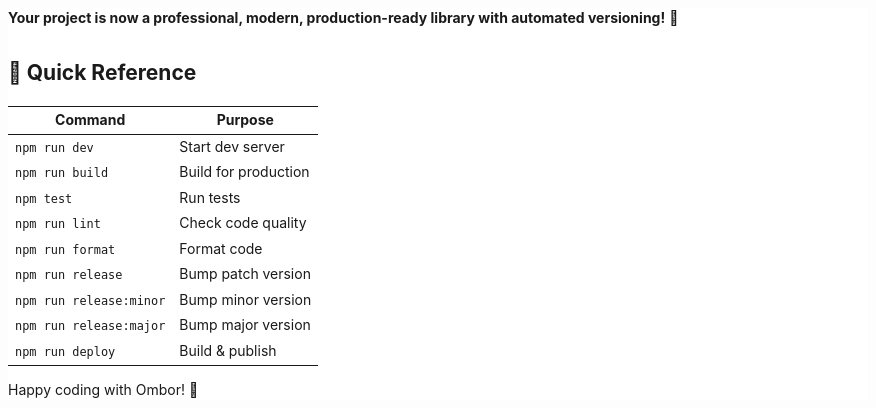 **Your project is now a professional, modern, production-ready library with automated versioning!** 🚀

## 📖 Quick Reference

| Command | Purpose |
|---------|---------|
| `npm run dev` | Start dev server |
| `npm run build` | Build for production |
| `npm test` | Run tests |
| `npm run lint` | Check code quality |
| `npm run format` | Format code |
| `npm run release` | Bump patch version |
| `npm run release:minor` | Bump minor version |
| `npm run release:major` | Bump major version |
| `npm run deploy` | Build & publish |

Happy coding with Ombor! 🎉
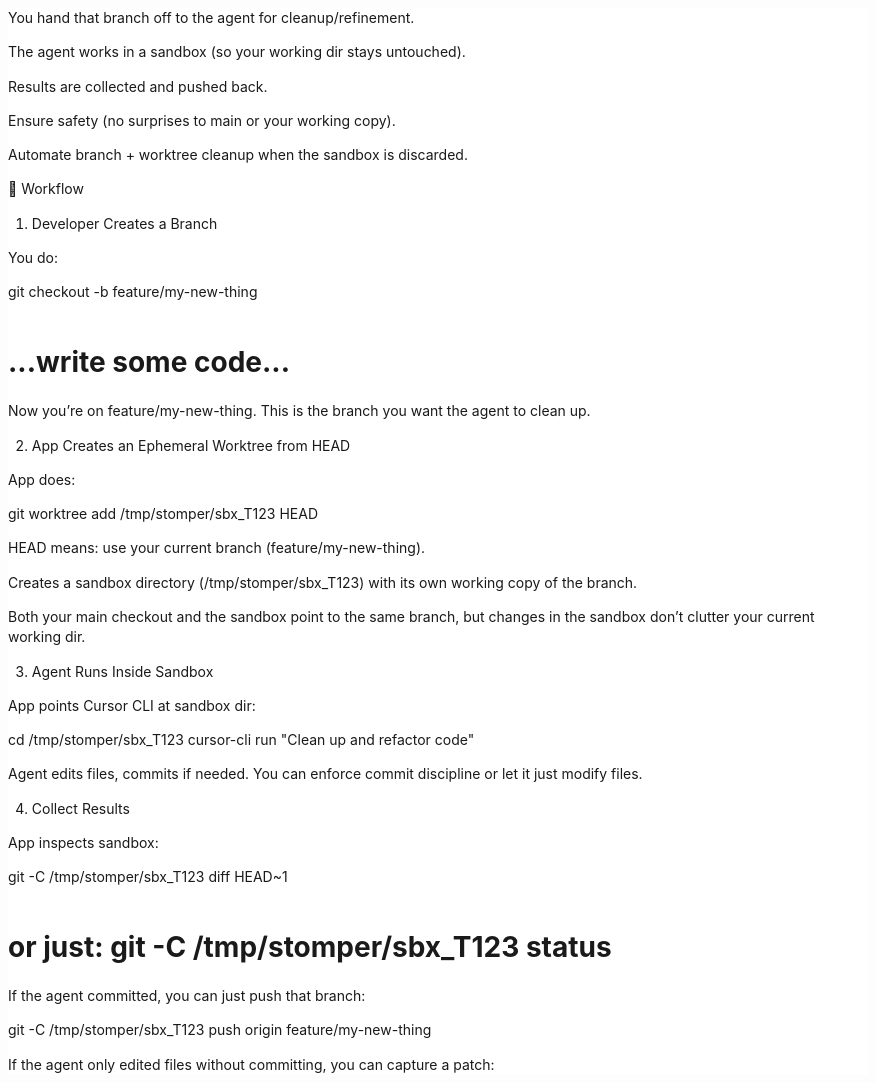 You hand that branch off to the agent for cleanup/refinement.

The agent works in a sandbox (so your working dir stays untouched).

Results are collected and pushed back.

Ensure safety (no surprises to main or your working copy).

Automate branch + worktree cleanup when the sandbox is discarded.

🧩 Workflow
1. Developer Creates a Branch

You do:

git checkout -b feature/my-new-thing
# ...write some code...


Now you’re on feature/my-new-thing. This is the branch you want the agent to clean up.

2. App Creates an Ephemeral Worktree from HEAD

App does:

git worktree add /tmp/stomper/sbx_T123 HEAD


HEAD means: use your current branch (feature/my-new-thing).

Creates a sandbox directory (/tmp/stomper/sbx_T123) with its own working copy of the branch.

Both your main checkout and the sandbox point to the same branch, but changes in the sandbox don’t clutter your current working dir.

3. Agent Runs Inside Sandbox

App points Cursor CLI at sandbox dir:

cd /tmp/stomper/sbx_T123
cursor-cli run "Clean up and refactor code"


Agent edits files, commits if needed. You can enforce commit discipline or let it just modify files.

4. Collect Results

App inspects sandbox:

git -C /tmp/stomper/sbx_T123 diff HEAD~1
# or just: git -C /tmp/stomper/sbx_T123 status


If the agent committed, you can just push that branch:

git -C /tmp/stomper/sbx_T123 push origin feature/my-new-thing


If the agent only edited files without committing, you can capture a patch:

[WHAT THIS TASK INVOLVES]:
Rewrite all the records, changing each "feature/my-new-thing" to "feature/cleanup-pass" and keeping everything else the same. Leave the pictures out of your answer.

[FINISHED TASK]:
 **Your project is now a professional, modern, production-ready library with automated versioning!** 🚀

## 📖 Quick Reference

| Command | Purpose |
|---------|---------|
| `npm run dev` | Start dev server |
| `npm run build` | Build for production |
| `npm test` | Run tests |
| `npm run lint` | Check code quality |
| `npm run format` | Format code |
| `npm run release` | Bump patch version |
| `npm run release:minor` | Bump minor version |
| `npm run release:major` | Bump major version |
| `npm run deploy` | Build & publish |

Happy coding with Ombor! 🎉
 You hand that branch off to the agent for cleanup/refinement.

The agent works in a sandbox (so your working dir stays untouched).

Results are collected and pushed back.

Ensure safety (no surprises to main or your working copy).

Automate branch + worktree cleanup when the sandbox is discarded.

🧩 Workflow
1. Developer Creates a Branch

You do:

git checkout -b feature/cleanup-pass
# ...write some code...


Now you’re on feature/cleanup-pass. This is the branch you want the agent to clean up.

2. App Creates an Ephemeral Worktree from HEAD

App does:

git worktree add /tmp/stomper/sbx_T123 HEAD


HEAD means: use your current branch (feature/cleanup-pass).

Creates a sandbox directory (/tmp/stomper/sbx_T123) with its own working copy of the branch.

Both your main checkout and the sandbox point to the same branch, but changes in the sandbox don’t clutter your current working dir.

3. Agent Runs Inside Sandbox

App points Cursor CLI at sandbox dir:

cd /tmp/stomper/sbx_T123
cursor-cli run "Clean up and refactor code"


Agent edits files, commits if needed. You can enforce commit discipline or let it just modify files.

4. Collect Results

App inspects sandbox:

git -C /tmp/stomper/sbx_T123 diff HEAD~1
# or just: git -C /tmp/stomper/sbx_T123 status


If the agent committed, you can just push that branch:

git -C /tmp/stomper/sbx_T123 push origin feature/cleanup-pass


If the agent only edited files without committing, you can capture a patch:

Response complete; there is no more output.